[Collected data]
[Start of section]
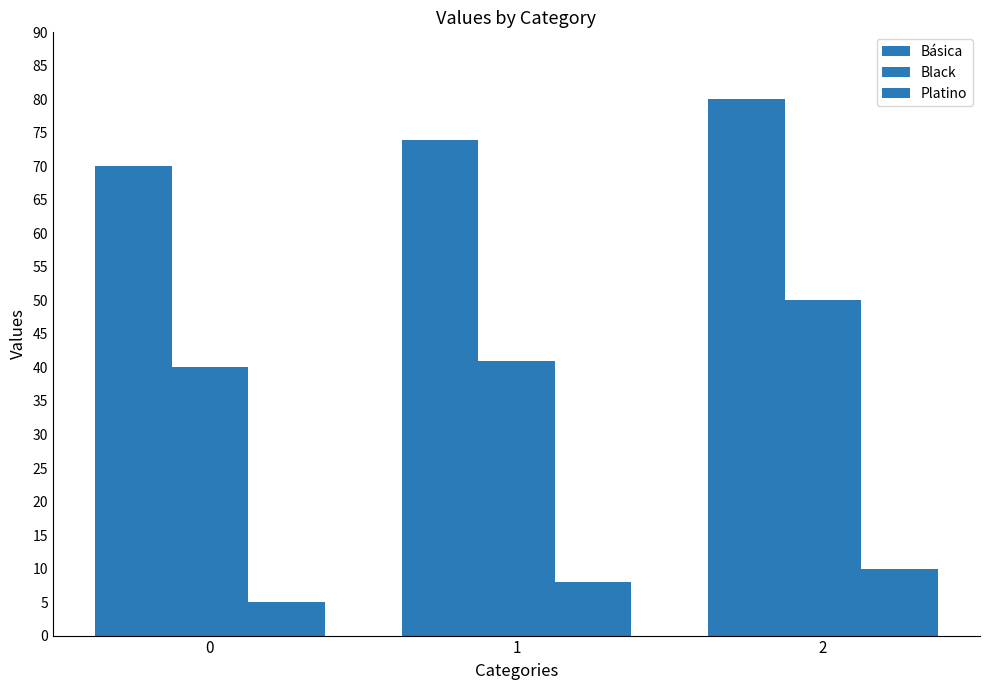

At how many categories does at least one series exceed 67?

3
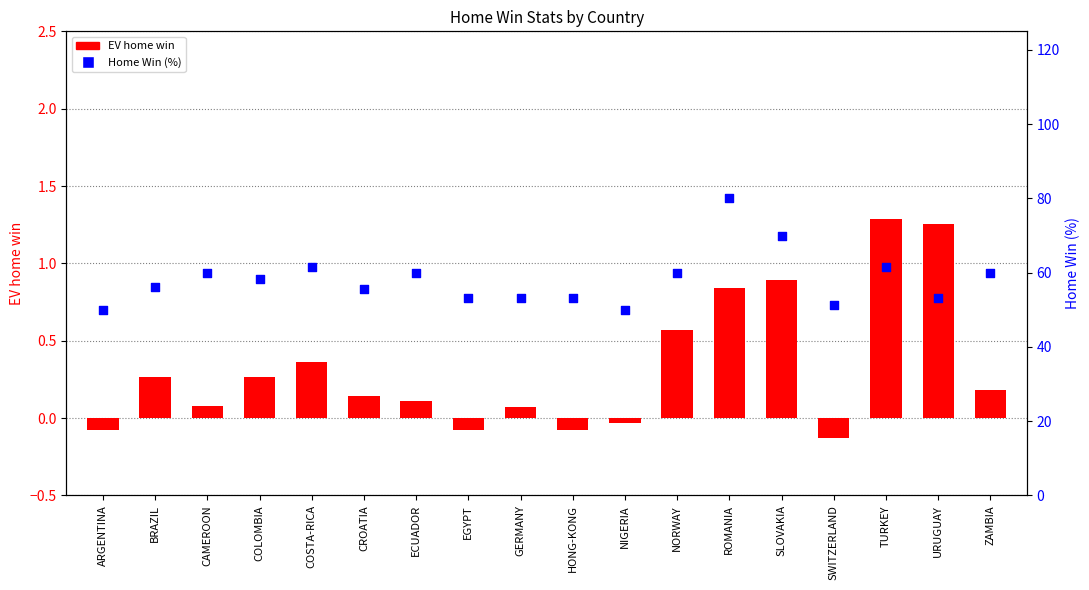

Which series reaches the minimum Y coordinate?

EV home win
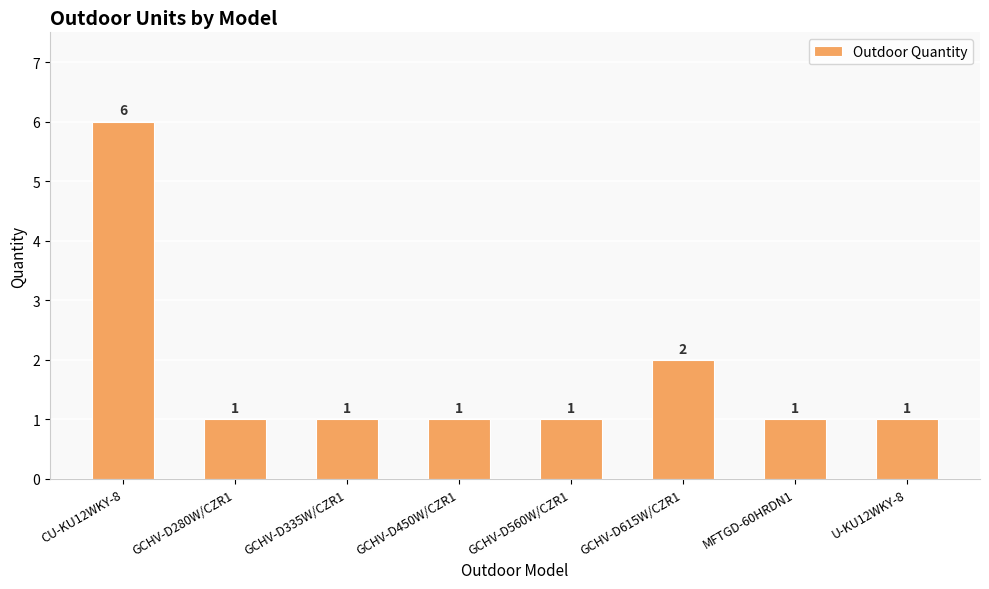

What is the difference between the maximum and minimum values?

5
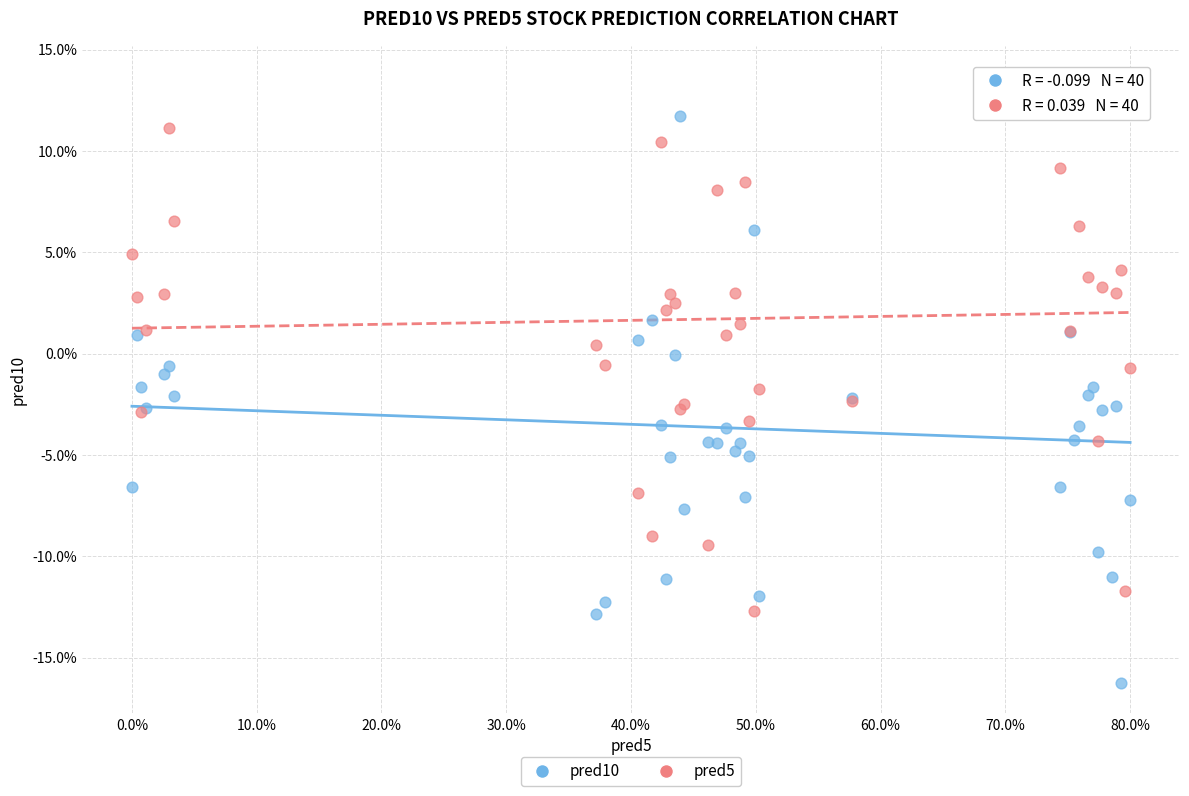

What are all the series names shown in the legend?

pred10, pred5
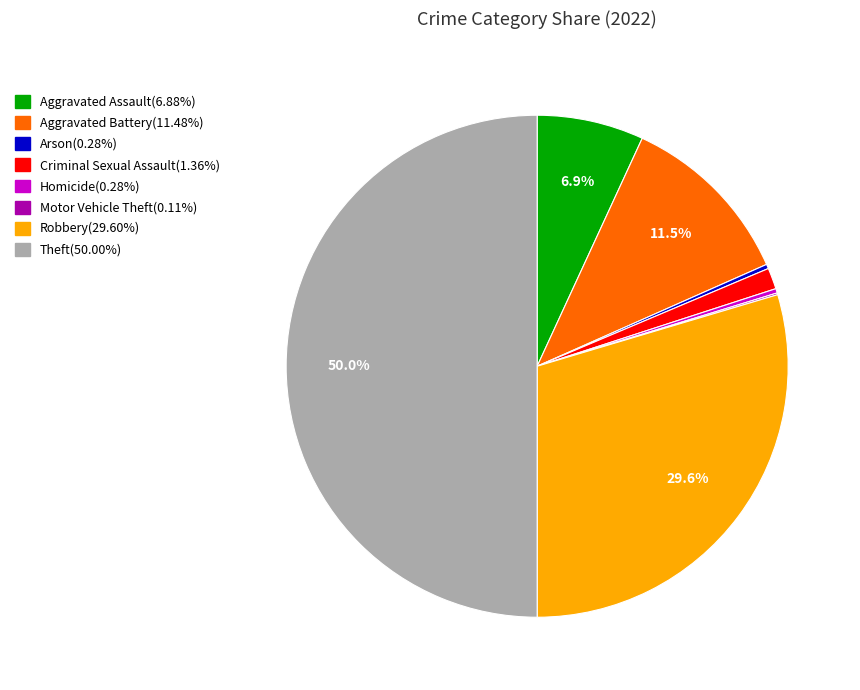

Which has a higher value, Arson or Aggravated Battery?

Aggravated Battery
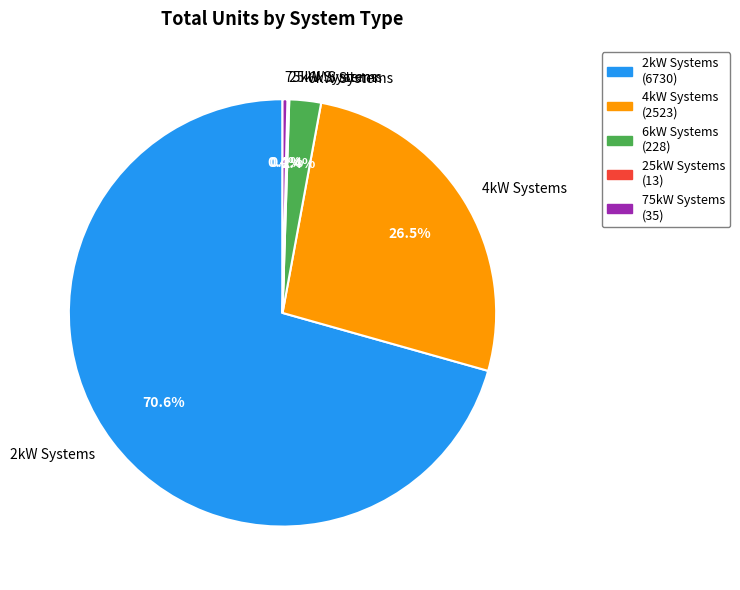

Which category has the biggest portion of the pie?

2kW Systems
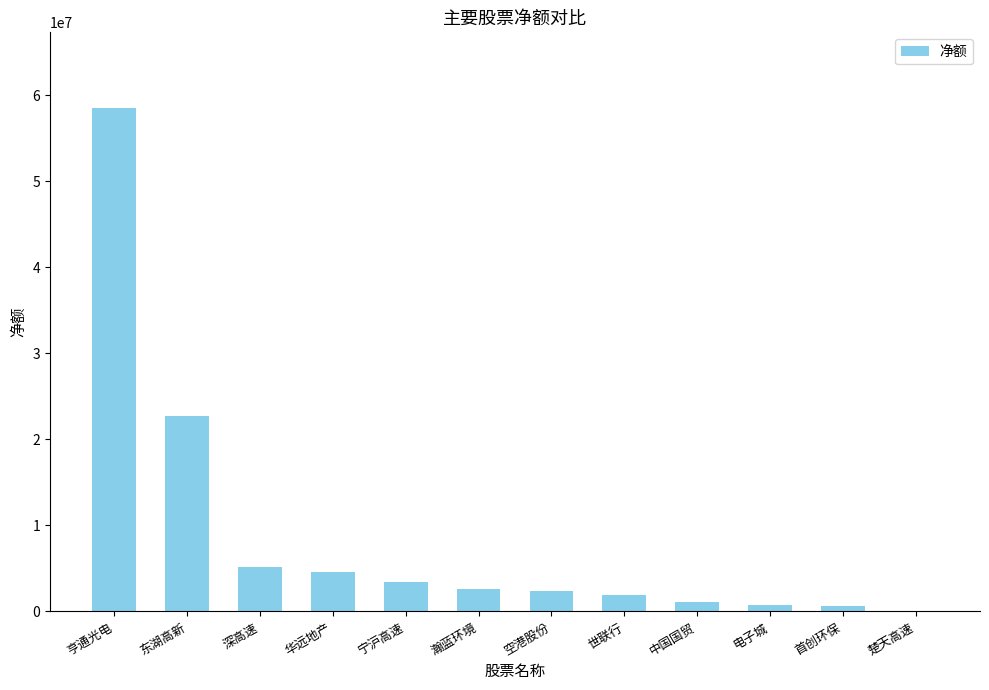

What is the maximum value shown in the chart?

58532197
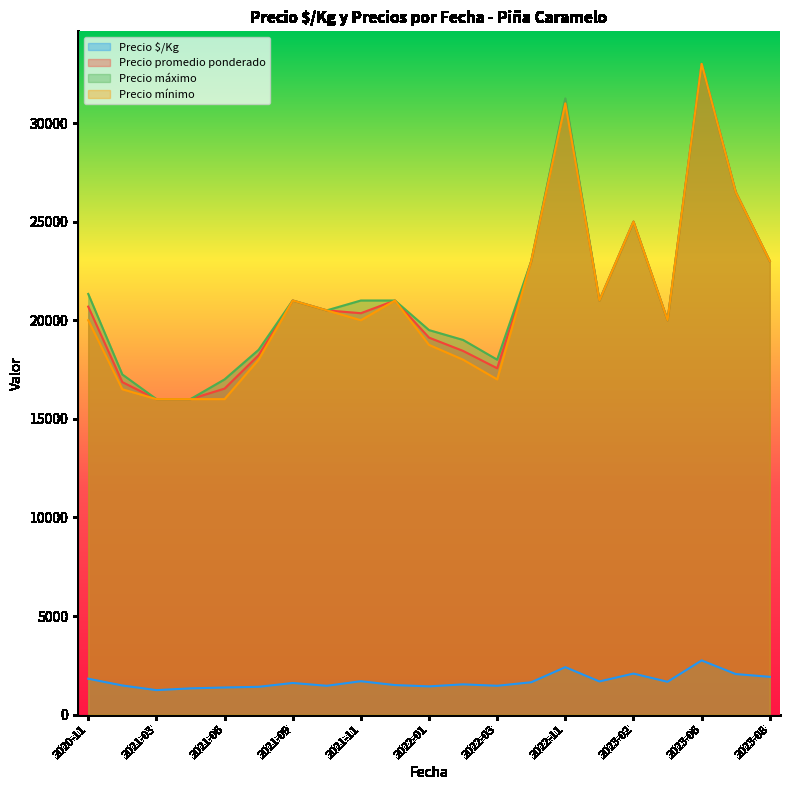

True or false: Precio promedio ponderado and Precio mínimo intersect in this chart.

False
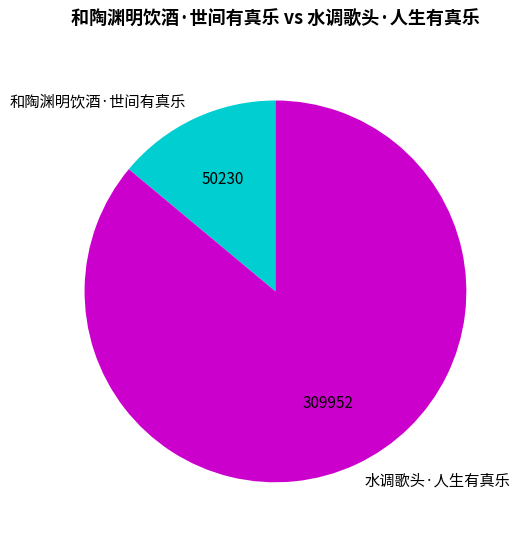

Which has a higher value, 和陶渊明饮酒·世间有真乐 or 水调歌头·人生有真乐?

水调歌头·人生有真乐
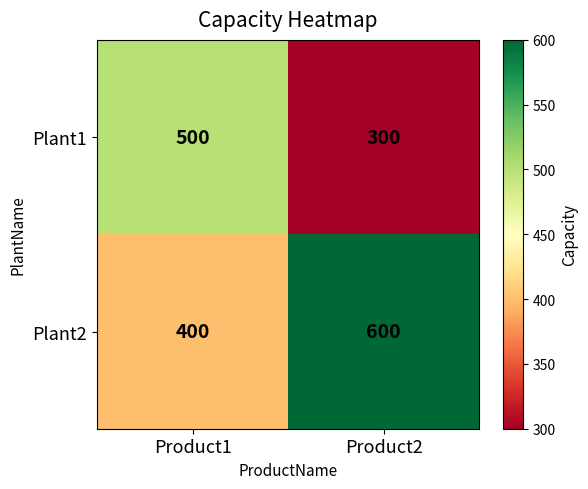

What is the sum of the Plant1 values at Product2 and Product1?

800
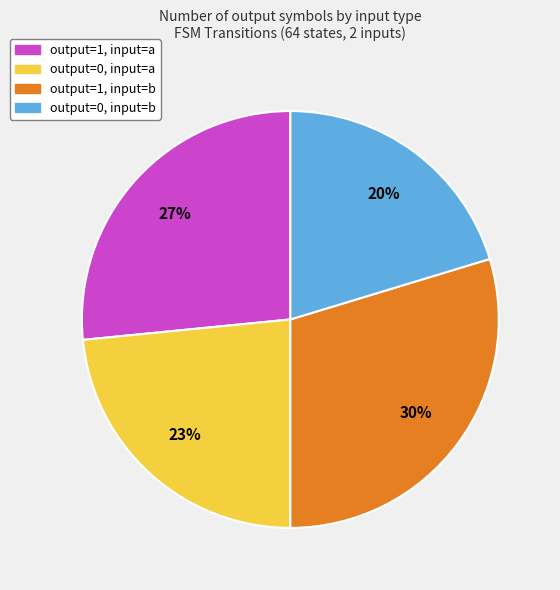

To the nearest percent, what is the average slice percentage?

25%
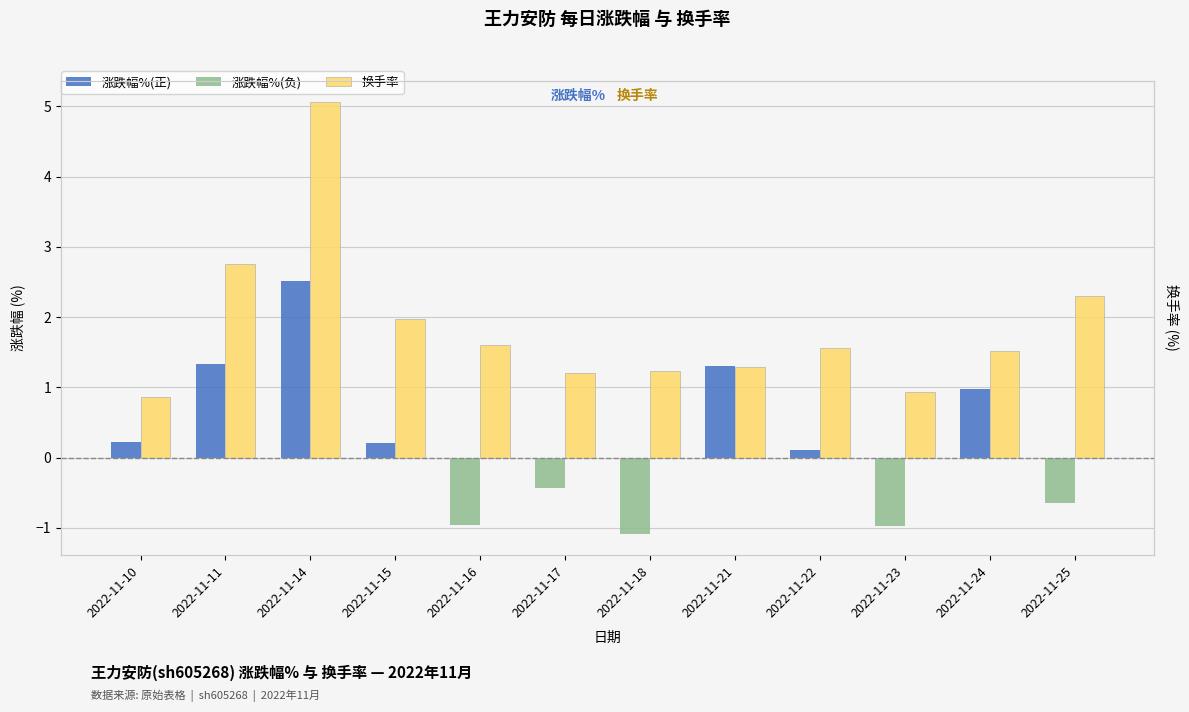

What is the difference between the highest and lowest values at 2022-11-11?

2.8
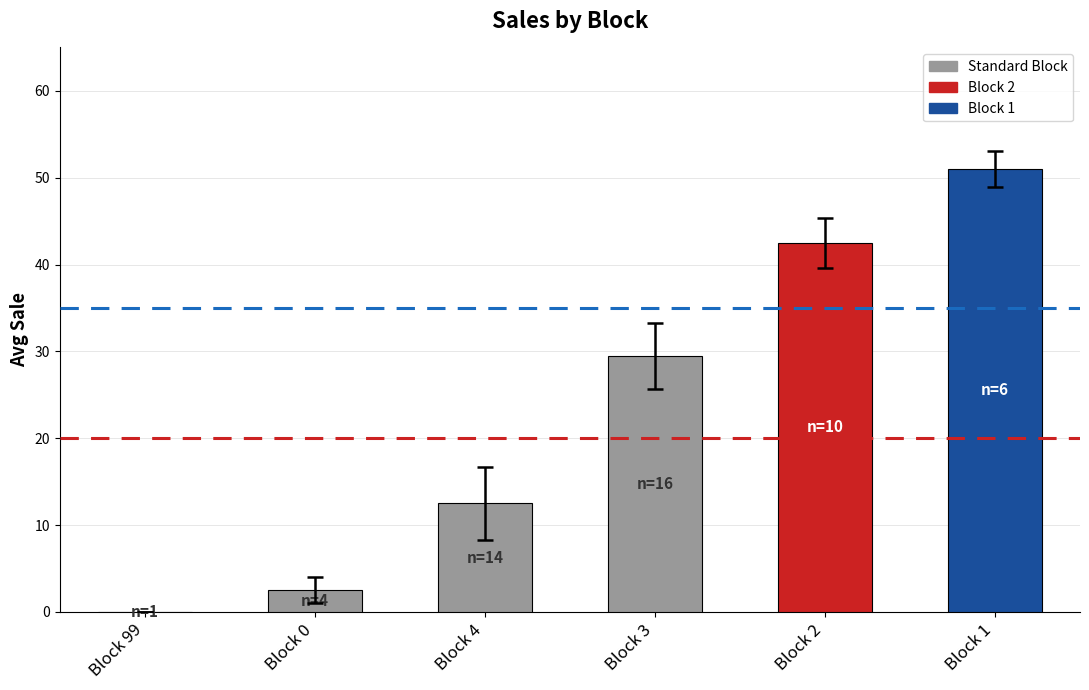

The value at Block 2 is 20.3. True or false?

False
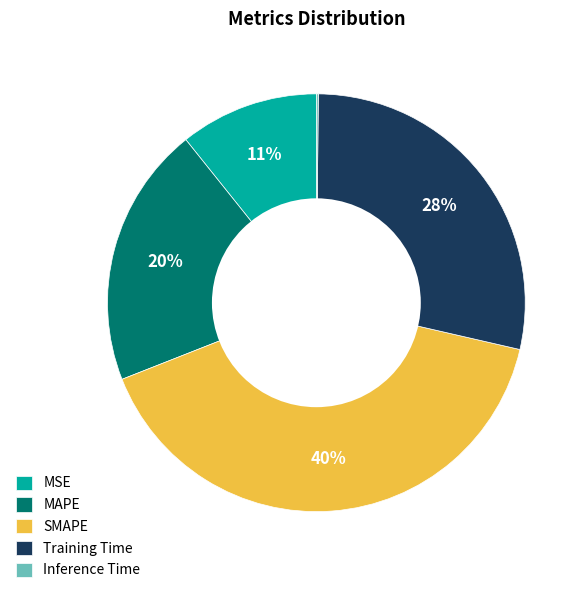

The MAPE slice represents 9% of the pie. True or false?

False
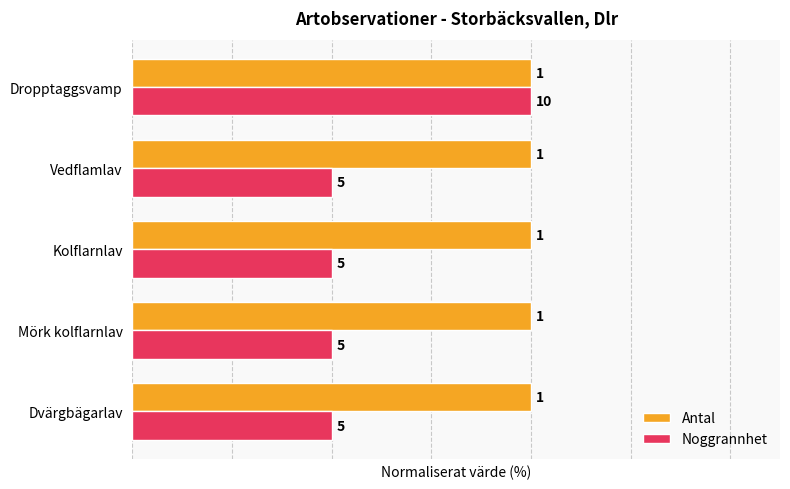

What is the greatest value displayed?

80.0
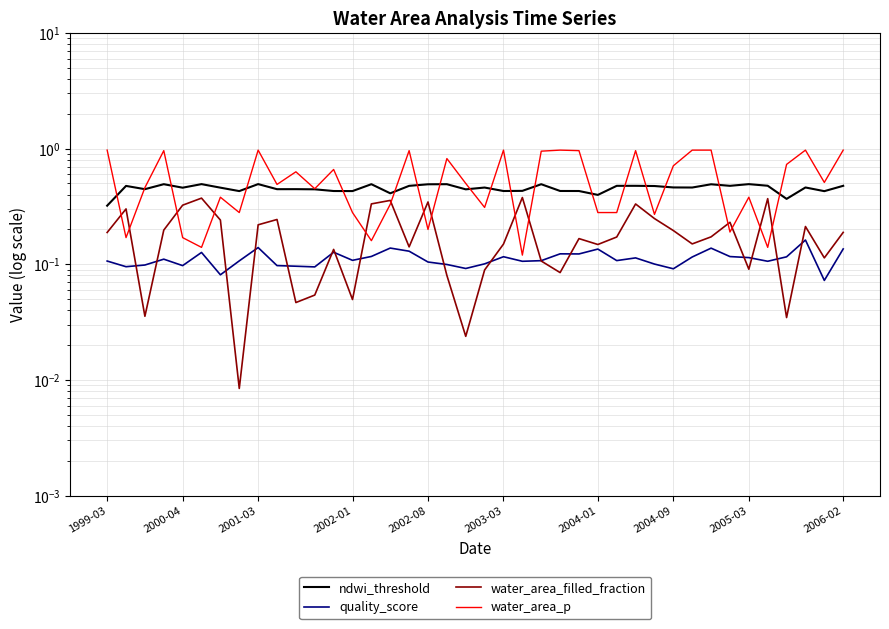

Rank the categories by quality_score value from highest to lowest.

37, 2005-03, 15, 32, 39, 26, 16, 12, 2003-03, 24, 25, 14, 33, 21, 36, 31, 34, 28, 2002-01, 13, 27, 23, 2004-09, 1999-03, 35, 22, 17, 20, 29, 18, 2001-03, 2006-02, 2002-08, 10, 2000-04, 11, 19, 30, 2004-01, 38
[End of section]
## Work to complete:
Convert the records above into a Markdown table with the columns "Entry" and "Text," putting a row number under Entry and one line under Text. Skip blank lines and leave the pictures out.

## Task response:
| Entry | Text |
|---|---|
| 1 | At how many categories does at least one series exceed 67? |
| 2 | 3 |
| 3 | Which series reaches the minimum Y coordinate? |
| 4 | EV home win |
| 5 | What is the difference between the maximum and minimum values? |
| 6 | 5 |
| 7 | What are all the series names shown in the legend? |
| 8 | pred10, pred5 |
| 9 | Which has a higher value, Arson or Aggravated Battery? |
| 10 | Aggravated Battery |
| 11 | Which category has the biggest portion of the pie? |
| 12 | 2kW Systems |
| 13 | What is the maximum value shown in the chart? |
| 14 | 58532197 |
| 15 | True or false: Precio promedio ponderado and Precio mínimo intersect in this chart. |
| 16 | False |
| 17 | Which has a higher value, 和陶渊明饮酒·世间有真乐 or 水调歌头·人生有真乐? |
| 18 | 水调歌头·人生有真乐 |
| 19 | What is the sum of the Plant1 values at Product2 and Product1? |
| 20 | 800 |
| 21 | To the nearest percent, what is the average slice percentage? |
| 22 | 25% |
| 23 | What is the difference between the highest and lowest values at 2022-11-11? |
| 24 | 2.8 |
| 25 | The value at Block 2 is 20.3. True or false? |
| 26 | False |
| 27 | The MAPE slice represents 9% of the pie. True or false? |
| 28 | False |
| 29 | What is the greatest value displayed? |
| 30 | 80.0 |
| 31 | Rank the categories by quality_score value from highest to lowest. |
| 32 | 37, 2005-03, 15, 32, 39, 26, 16, 12, 2003-03, 24, 25, 14, 33, 21, 36, 31, 34, 28, 2002-01, 13, 27, 23, 2004-09, 1999-03, 35, 22, 17, 20, 29, 18, 2001-03, 2006-02, 2002-08, 10, 2000-04, 11, 19, 30, 2004-01, 38 |